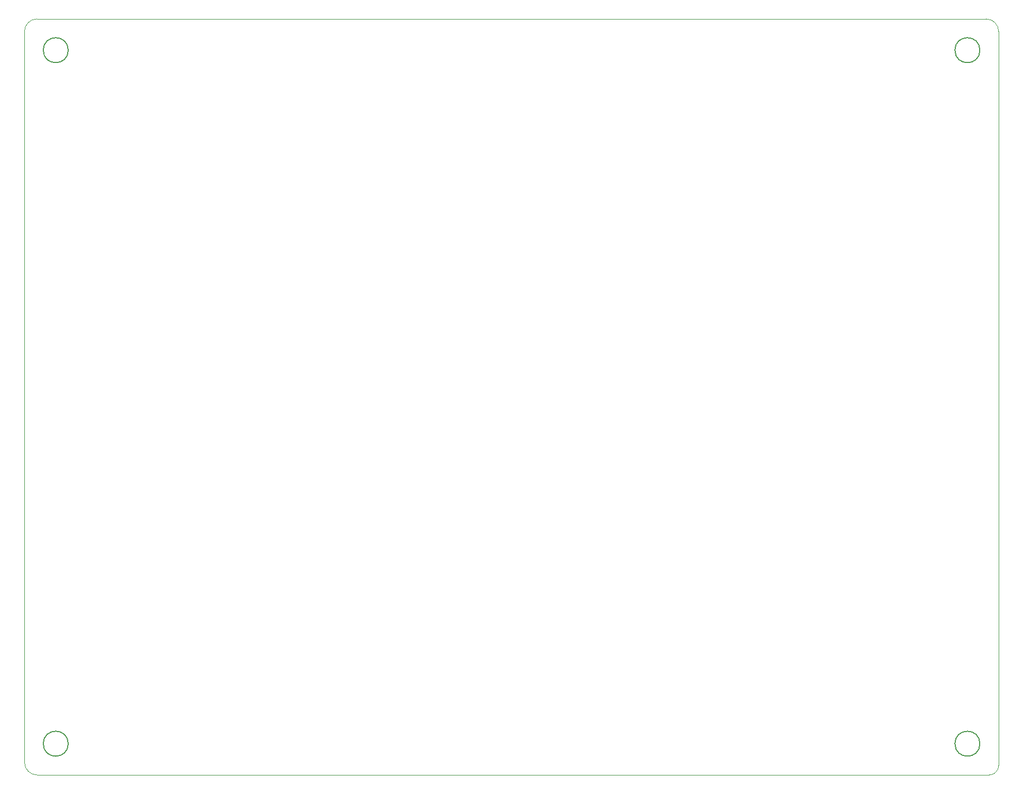
<source format=gbr>
%TF.GenerationSoftware,KiCad,Pcbnew,8.0.3*%
%TF.CreationDate,2024-07-05T07:33:57-06:00*%
%TF.ProjectId,Master of Dungeons,4d617374-6572-4206-9f66-2044756e6765,rev?*%
%TF.SameCoordinates,Original*%
%TF.FileFunction,Profile,NP*%
%FSLAX46Y46*%
G04 Gerber Fmt 4.6, Leading zero omitted, Abs format (unit mm)*
G04 Created by KiCad (PCBNEW 8.0.3) date 2024-07-05 07:33:57*
%MOMM*%
%LPD*%
G01*
G04 APERTURE LIST*
%TA.AperFunction,Profile*%
%ADD10C,0.200000*%
%TD*%
%TA.AperFunction,Profile*%
%ADD11C,0.050000*%
%TD*%
G04 APERTURE END LIST*
D10*
X225000000Y-139500000D02*
G75*
G02*
X221000000Y-139500000I-2000000J0D01*
G01*
X221000000Y-139500000D02*
G75*
G02*
X225000000Y-139500000I2000000J0D01*
G01*
D11*
X72000000Y-142500000D02*
X72000000Y-25500000D01*
X74000000Y-144500000D02*
G75*
G02*
X72000000Y-142500000I0J2000000D01*
G01*
D10*
X225000000Y-28500000D02*
G75*
G02*
X221000000Y-28500000I-2000000J0D01*
G01*
X221000000Y-28500000D02*
G75*
G02*
X225000000Y-28500000I2000000J0D01*
G01*
D11*
X228000000Y-25500000D02*
X228000000Y-143000000D01*
X226500000Y-144500000D02*
X74000000Y-144500000D01*
X74000000Y-23500000D02*
X226000000Y-23500000D01*
X228000000Y-143000000D02*
G75*
G02*
X226500000Y-144500000I-1500000J0D01*
G01*
X72000000Y-25500000D02*
G75*
G02*
X74000000Y-23500000I2000000J0D01*
G01*
X226000000Y-23500000D02*
G75*
G02*
X228000000Y-25500000I0J-2000000D01*
G01*
D10*
X79000000Y-28500000D02*
G75*
G02*
X75000000Y-28500000I-2000000J0D01*
G01*
X75000000Y-28500000D02*
G75*
G02*
X79000000Y-28500000I2000000J0D01*
G01*
X79000000Y-139500000D02*
G75*
G02*
X75000000Y-139500000I-2000000J0D01*
G01*
X75000000Y-139500000D02*
G75*
G02*
X79000000Y-139500000I2000000J0D01*
G01*
M02*

</source>
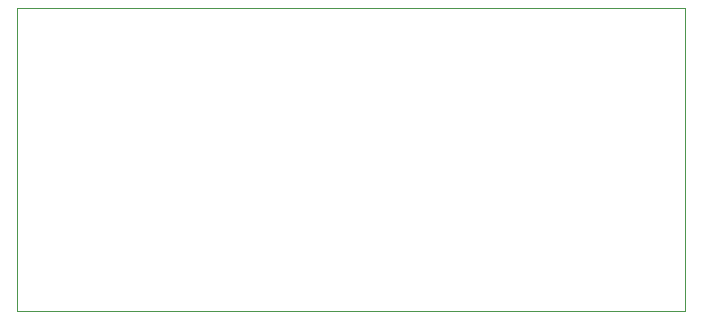
<source format=gbr>
G04 (created by PCBNEW (22-Jun-2014 BZR 4027)-stable) date Sat 02 May 2015 10:59:36 BST*
%MOIN*%
G04 Gerber Fmt 3.4, Leading zero omitted, Abs format*
%FSLAX34Y34*%
G01*
G70*
G90*
G04 APERTURE LIST*
%ADD10C,0.00590551*%
%ADD11C,0.00393701*%
G04 APERTURE END LIST*
G54D10*
G54D11*
X57350Y-61150D02*
X57350Y-51050D01*
X79600Y-61150D02*
X57350Y-61150D01*
X79600Y-51050D02*
X79600Y-61150D01*
X57350Y-51050D02*
X79600Y-51050D01*
M02*

</source>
#####
What is expected:
Your answer should consist only of the lines from the one with "X79600Y-51050D02*" through the last line of the entries above, retyped exactly.

Exercise solution:
X79600Y-51050D02*
X79600Y-61150D01*
X57350Y-51050D02*
X79600Y-51050D01*
M02*

</source>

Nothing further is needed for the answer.